Aim
In the items below, swap every instance of "scientific name" for "species name" and reproduce all lines otherwise unchanged.

Provided information
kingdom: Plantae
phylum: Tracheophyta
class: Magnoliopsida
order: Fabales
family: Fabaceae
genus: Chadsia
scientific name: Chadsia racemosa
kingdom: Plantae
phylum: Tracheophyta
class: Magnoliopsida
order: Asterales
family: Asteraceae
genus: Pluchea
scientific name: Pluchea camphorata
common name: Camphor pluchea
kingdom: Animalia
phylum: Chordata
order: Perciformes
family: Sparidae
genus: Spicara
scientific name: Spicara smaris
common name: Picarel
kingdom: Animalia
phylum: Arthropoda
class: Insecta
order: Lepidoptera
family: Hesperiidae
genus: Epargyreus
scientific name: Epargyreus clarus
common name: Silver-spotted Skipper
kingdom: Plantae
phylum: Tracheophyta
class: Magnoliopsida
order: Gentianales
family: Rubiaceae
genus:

Exercise response
kingdom: Plantae
phylum: Tracheophyta
class: Magnoliopsida
order: Fabales
family: Fabaceae
genus: Chadsia
species name: Chadsia racemosa
kingdom: Plantae
phylum: Tracheophyta
class: Magnoliopsida
order: Asterales
family: Asteraceae
genus: Pluchea
species name: Pluchea camphorata
common name: Camphor pluchea
kingdom: Animalia
phylum: Chordata
order: Perciformes
family: Sparidae
genus: Spicara
species name: Spicara smaris
common name: Picarel
kingdom: Animalia
phylum: Arthropoda
class: Insecta
order: Lepidoptera
family: Hesperiidae
genus: Epargyreus
species name: Epargyreus clarus
common name: Silver-spotted Skipper
kingdom: Plantae
phylum: Tracheophyta
class: Magnoliopsida
order: Gentianales
family: Rubiaceae
genus:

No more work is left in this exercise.